▶ What is being asked: Copy each line of the entries that contains the word "pixels".

▶ Supplied material:

_ _ _

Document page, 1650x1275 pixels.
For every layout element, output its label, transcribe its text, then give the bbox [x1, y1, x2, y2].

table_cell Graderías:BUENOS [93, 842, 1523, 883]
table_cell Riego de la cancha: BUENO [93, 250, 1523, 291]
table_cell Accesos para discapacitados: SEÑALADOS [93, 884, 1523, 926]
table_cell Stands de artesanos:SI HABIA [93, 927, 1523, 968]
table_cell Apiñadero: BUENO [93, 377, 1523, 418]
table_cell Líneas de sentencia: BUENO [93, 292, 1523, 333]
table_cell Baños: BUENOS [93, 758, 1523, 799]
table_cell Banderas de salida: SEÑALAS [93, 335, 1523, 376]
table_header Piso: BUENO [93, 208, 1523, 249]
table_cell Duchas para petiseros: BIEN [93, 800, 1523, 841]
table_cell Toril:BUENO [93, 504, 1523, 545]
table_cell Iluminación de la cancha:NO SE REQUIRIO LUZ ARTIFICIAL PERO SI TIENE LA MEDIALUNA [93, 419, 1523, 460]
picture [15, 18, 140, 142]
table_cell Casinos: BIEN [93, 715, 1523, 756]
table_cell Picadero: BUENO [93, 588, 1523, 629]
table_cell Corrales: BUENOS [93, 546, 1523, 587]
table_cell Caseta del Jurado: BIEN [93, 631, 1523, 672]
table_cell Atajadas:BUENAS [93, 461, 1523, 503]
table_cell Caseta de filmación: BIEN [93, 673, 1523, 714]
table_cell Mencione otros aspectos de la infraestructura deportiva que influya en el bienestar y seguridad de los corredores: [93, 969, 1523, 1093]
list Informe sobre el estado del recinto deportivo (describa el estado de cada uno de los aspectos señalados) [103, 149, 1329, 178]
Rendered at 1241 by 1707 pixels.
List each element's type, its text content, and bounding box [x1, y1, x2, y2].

_ _ _

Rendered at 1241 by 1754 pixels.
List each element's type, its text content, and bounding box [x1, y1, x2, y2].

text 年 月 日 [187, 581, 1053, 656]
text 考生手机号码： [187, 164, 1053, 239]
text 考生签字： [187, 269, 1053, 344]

_ _ _

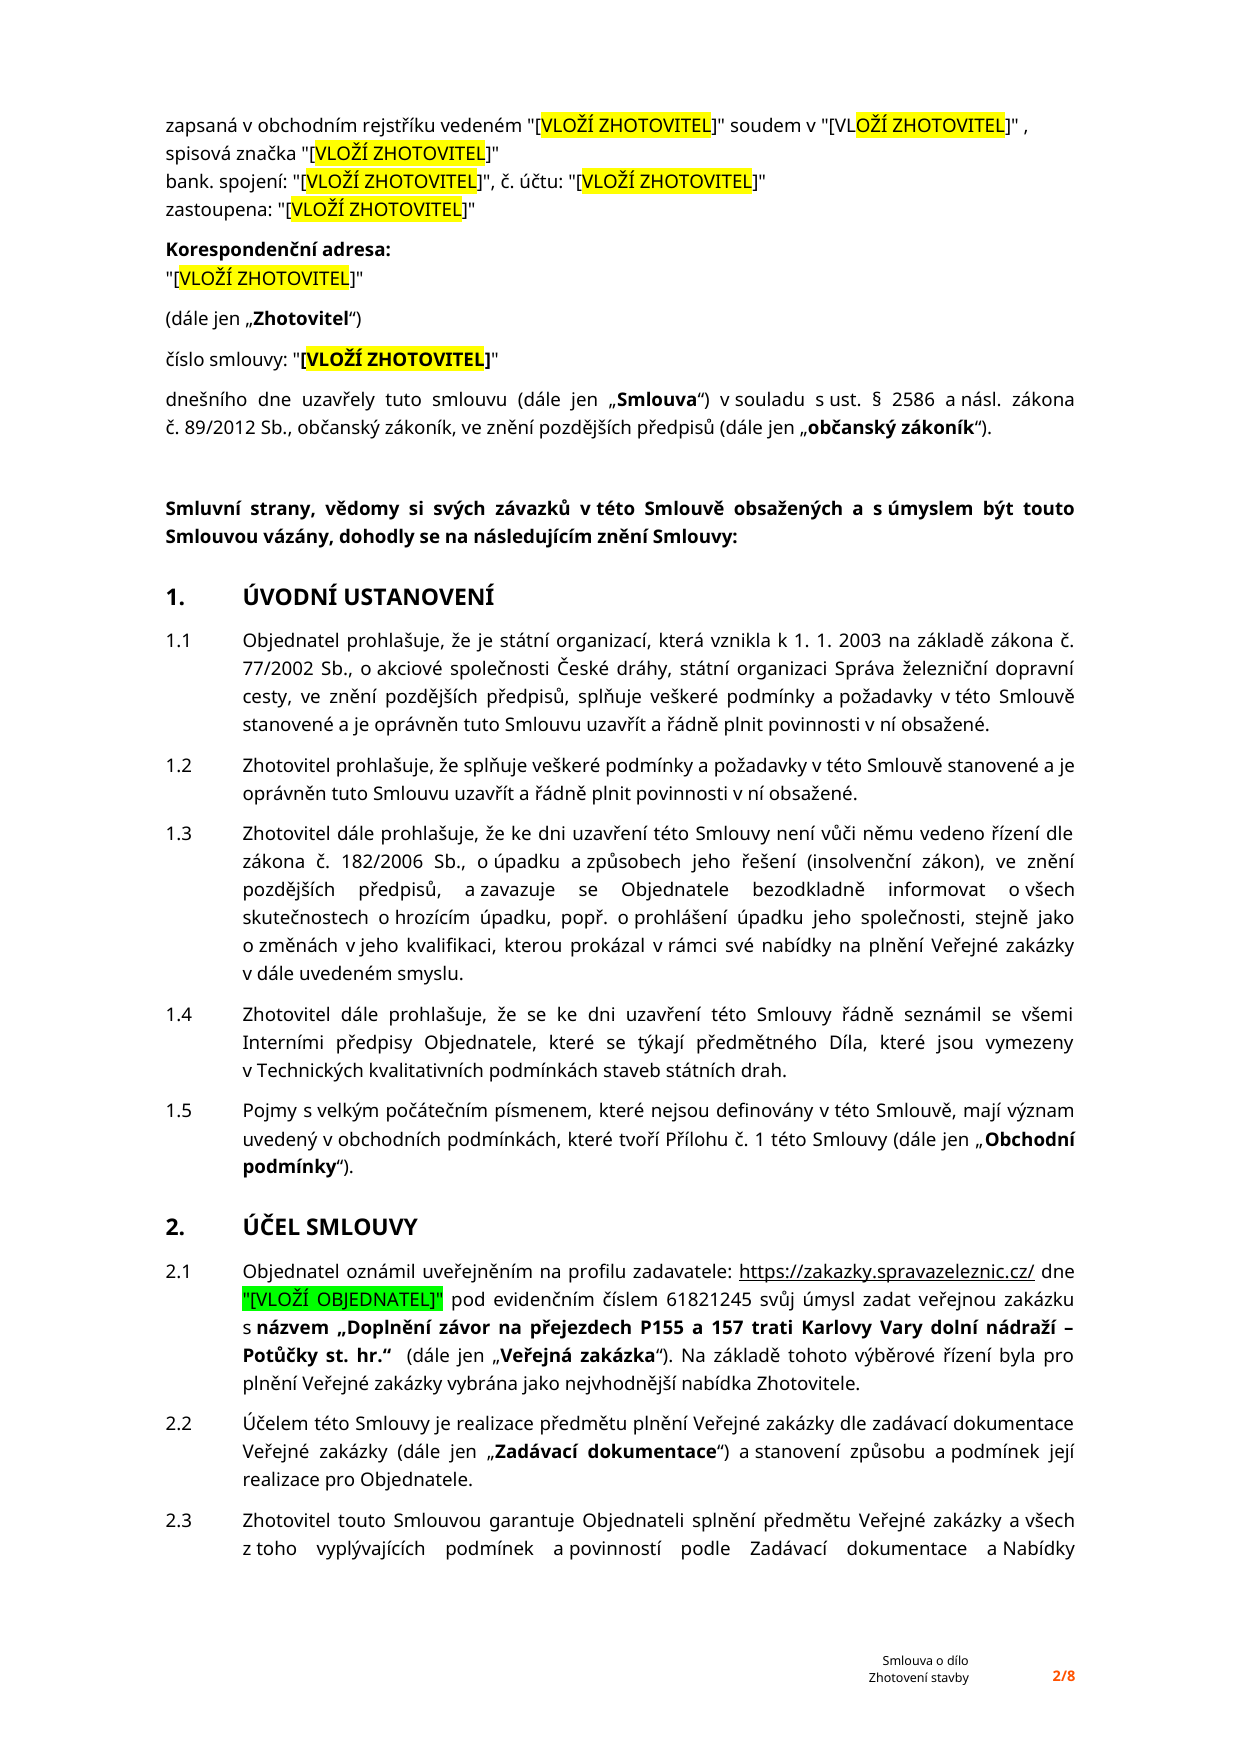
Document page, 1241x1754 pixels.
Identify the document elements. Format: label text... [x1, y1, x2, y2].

_ _ _

▶ Exercise output:
Document page, 1650x1275 pixels.
Rendered at 1241 by 1707 pixels.
Rendered at 1241 by 1754 pixels.
Document page, 1241x1754 pixels.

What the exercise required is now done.